(Page excerpt Opens)

The λ for loss L in Equation (3) can be changed based on different scenarios and targets. We adjust λ experimentally and the results is shown in Table 5. Concluding from the tests, we set λ = 0.7 .
We adjust λ experimentally for voting strategy and test its impact on accuracy as in Table 6. We can conclude the weights from it that λ c > λ b > λ s . We set λ b = 0.3 , λ c = 0.5 and λ s = 0.2 .

5.2. System Performance

ESDR-DL is deployed to Dongying port, China. The video cameras used are Hikvision DS-2CD3T25D-I5. The pixel used is 1920 × 1080 and the frame rate is 30 fps. We use seven TX2s for 10 cameras as shown in Table 7. Four cameras are installed on both sides of the entrance with a height of 8 m. Others are installed inside the port.
During one month’s running, we collect 13,000 recognized records and checks the accuracy manually. There are a total of 14,536 ships in videos.
Table 8 illustrates the recall and precision rates of ship detection and recognition. S denotes the ship number occurring in each camera, D-P stands for the ship detection precision, D-R is the detection recall, R-P is the recognition precision, R-R refers to the recognition recall, and T denotes the processing efficiency of each camera.
Comparing Table 6 and Table 8, we can find that the accuracy of actual running is lower than the accuracy testing in the home-made data set because there are new ships arriving the port and the ESDR-DL can not recognize these new ships. In addition, ESDR-DL performs better for the inside-port monitoring cameras because there are some far away scenes of ships from the entrance cameras and only close scenes exist from the inside-port cameras, while DCNet focus on big target detection and recognition. In addition, as shown in Figure 7, the system can run in bad weather conditions (such as rain and smog) in practice. In order to test the performance of the system in bad weather, we run the system in rain and smog weather, and run it at dusk (5:00 p.m.–6:00 p.m.). The detection recognition results are shown in Table 9.
The recognition results are shown in Table 10. We can see that the accuracy of the system is dropping sharply in rain and smoggy weather, while performing well at dusk. This is not a problem in practice as there are very few ships in such weather conditions.

(Page excerpt Closes)
(Data listing Opens)

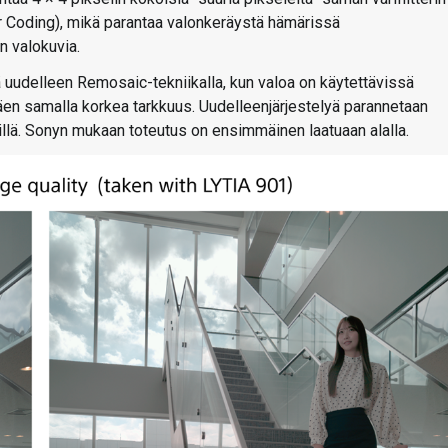
 Coding), mikä parantaa valonkeräystä hämärissä
n valokuvia.
lä uudelleen Remosaic-tekniikalla, kun valoa on käytettävissä
äen samalla korkea tarkkuus. Uudelleenjärjestelyä parannetaan
irillä. Sonyn mukaan toteutus on ensimmäinen laatuaan alalla.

(Data listing Closes)

> _Exercises_:
1. Duplicate the passage of the ship recognition text starting at "The λ for loss" and ending at "set λ = 0.7 .".
2. Using the ship recognition text, answer these:
(a) What value is λ set to for loss L in Equation (3)?
(b) How many TX2s are used, and for how many cameras?
(c) What total number of ships appeared in the videos?
The lines come from a separate source, unrelated to the text.

> _Exercise responses_:
1.
The λ for loss L in Equation (3) can be changed based on different scenarios and targets. We adjust λ experimentally and the results is shown in Table 5. Concluding from the tests, we set λ = 0.7 .

2.
(a) λ = 0.7
(b) Seven TX2s for 10 cameras
(c) 14,536 ships